### Deine Aufgabe:
Gib anhand des Textes über den Rundgang durch Alissas Dorf an, wie viele Jahre Oma und Opa in dem kleinen alten Haus lebten.

### Vorliegender Text:

──────────────────────────────

Montag 15. Juli 2013

Mit Himbeeren gefüllte Pfannkuchen zum Frühstück starten wir in den Tag. Es kommt, dank dem schlechten Wetter das I-Tüpfelchen der Reise. Anstatt der Wanderung über eine Holzbrücke zu den Mineralquellen, führt Alissa uns durch ihr Dorf.

Zwar waren wir natürlich schon vorher herumspaziert, haben uns überall mit „gutten Tag“ begrüßen lassen, haben von Neubauten bis halb Verfallenem viel gesehen aber wenig mitbekommen.

Gleich  in der nächsten Nebenstraße beginnt unsere eigentliche Geschichte:

In der Russenzeit (so nennt man das hier) wurden den Junglehrerinnen Stellen zugewiesen. Und so kam Alissas Großmutter nach Dubrinitschi. Beim Spaziergang stand ein junger Mann am Zaun, sah Oma  und verliebte sich auf der Stelle in sie. Doch Oma wollte erst nicht, denn sie bekam von ihrer Mutter eine Warnung mit. „verliebe Dich in keinen Österreicher“.

Er selbst war mit zwei Frauen verheiratet, gleichzeitig  - versteht sich, eine in der Ukraine und eine in Österreich als er dort im Krieg war.

Nun. Oma und Opa lebten sieben Jahre in diesem kleinen alten Haus.

Ein Teil des Dorfes liegt auf dem Berg – also doch eine Wanderung. Wäre der Himmel nicht so grau verhangen hätten wir eine Wahnsinnsaussicht.
Um den Weg abzukürzen wählte Alissa einen schmalen, steilen Trampelpfad.

Und oben kam wieder der Zeitsprung in meine Kindheit.

──────────────────────────────

### Bereitgestelltes Material:
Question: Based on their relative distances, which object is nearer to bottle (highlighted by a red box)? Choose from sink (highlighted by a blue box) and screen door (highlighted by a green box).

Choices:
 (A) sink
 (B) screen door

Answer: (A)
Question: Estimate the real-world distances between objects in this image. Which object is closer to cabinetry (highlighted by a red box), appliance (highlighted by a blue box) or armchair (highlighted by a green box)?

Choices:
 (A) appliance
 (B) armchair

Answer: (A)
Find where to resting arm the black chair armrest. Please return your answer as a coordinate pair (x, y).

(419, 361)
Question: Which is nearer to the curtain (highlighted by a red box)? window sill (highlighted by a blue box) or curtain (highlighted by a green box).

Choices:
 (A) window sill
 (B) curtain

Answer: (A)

──────────────────────────────

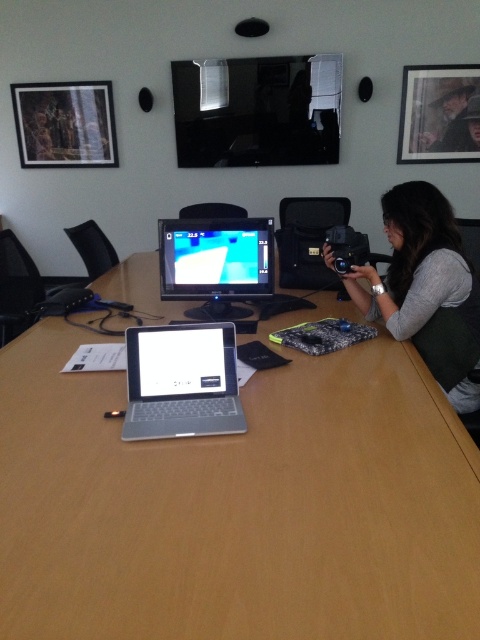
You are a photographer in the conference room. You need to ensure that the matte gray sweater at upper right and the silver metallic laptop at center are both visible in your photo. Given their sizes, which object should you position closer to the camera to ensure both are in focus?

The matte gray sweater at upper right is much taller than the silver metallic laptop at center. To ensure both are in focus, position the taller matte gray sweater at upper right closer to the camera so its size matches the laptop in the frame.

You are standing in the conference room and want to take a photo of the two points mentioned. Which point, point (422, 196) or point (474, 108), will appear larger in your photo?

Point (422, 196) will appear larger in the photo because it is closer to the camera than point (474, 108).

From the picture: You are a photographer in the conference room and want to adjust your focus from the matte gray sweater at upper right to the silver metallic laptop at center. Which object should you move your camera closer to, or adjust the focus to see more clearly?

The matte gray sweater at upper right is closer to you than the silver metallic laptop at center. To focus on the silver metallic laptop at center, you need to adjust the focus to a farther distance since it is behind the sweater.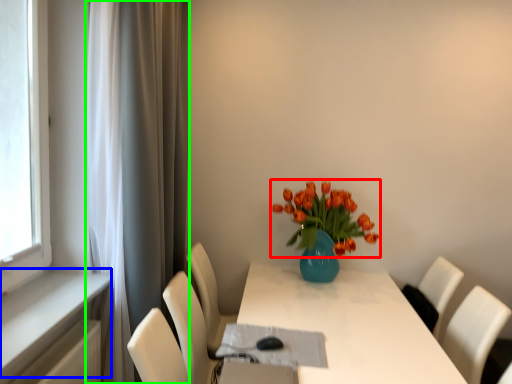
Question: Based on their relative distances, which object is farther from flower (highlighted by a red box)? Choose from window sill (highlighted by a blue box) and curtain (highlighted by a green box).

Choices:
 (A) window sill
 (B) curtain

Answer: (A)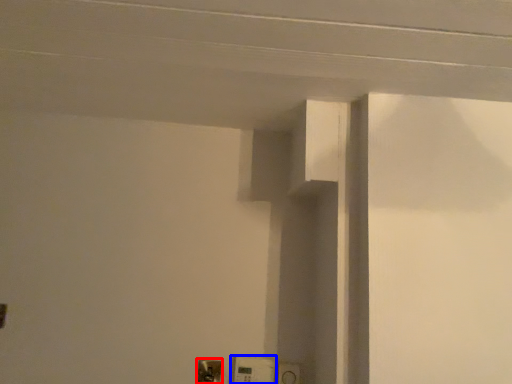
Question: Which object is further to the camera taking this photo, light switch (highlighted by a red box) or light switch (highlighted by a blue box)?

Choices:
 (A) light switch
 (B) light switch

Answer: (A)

──────────────────────────────

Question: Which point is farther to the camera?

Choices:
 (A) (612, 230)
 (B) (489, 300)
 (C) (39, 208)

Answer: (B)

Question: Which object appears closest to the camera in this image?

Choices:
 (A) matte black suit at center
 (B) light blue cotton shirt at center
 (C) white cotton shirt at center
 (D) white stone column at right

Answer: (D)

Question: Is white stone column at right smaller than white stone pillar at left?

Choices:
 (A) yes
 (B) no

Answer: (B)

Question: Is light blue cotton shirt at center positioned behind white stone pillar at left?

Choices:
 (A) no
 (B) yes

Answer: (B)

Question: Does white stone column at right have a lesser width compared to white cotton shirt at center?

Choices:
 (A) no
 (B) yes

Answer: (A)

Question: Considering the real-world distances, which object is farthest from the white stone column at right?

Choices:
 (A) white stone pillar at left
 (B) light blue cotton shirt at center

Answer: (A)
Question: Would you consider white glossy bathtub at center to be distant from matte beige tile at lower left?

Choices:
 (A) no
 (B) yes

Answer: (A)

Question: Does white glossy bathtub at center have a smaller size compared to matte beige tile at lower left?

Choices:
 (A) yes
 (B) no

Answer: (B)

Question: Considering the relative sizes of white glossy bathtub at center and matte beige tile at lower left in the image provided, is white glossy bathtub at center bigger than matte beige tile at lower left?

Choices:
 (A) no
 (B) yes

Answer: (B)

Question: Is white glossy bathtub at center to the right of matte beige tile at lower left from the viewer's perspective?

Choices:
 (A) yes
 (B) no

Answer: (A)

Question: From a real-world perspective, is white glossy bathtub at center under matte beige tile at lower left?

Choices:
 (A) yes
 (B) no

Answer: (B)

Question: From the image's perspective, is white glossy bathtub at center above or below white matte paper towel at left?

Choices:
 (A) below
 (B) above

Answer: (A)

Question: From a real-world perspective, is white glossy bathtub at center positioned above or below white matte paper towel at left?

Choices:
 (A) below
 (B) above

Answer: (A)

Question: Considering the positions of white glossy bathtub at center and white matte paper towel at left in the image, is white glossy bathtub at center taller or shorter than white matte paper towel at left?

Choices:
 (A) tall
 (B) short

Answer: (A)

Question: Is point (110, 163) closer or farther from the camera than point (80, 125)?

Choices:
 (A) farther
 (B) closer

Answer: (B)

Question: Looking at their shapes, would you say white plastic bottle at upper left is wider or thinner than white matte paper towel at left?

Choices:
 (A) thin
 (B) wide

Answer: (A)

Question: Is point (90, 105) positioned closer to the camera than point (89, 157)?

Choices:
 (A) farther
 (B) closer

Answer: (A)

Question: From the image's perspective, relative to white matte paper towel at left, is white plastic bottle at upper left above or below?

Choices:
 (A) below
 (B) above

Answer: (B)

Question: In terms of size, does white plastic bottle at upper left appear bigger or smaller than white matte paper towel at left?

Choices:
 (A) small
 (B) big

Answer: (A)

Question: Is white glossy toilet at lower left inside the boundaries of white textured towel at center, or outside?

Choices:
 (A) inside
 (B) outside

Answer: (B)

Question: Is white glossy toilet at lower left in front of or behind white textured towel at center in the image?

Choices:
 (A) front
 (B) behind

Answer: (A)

──────────────────────────────

### Lösung der Aufgabe:
Sieben Jahre.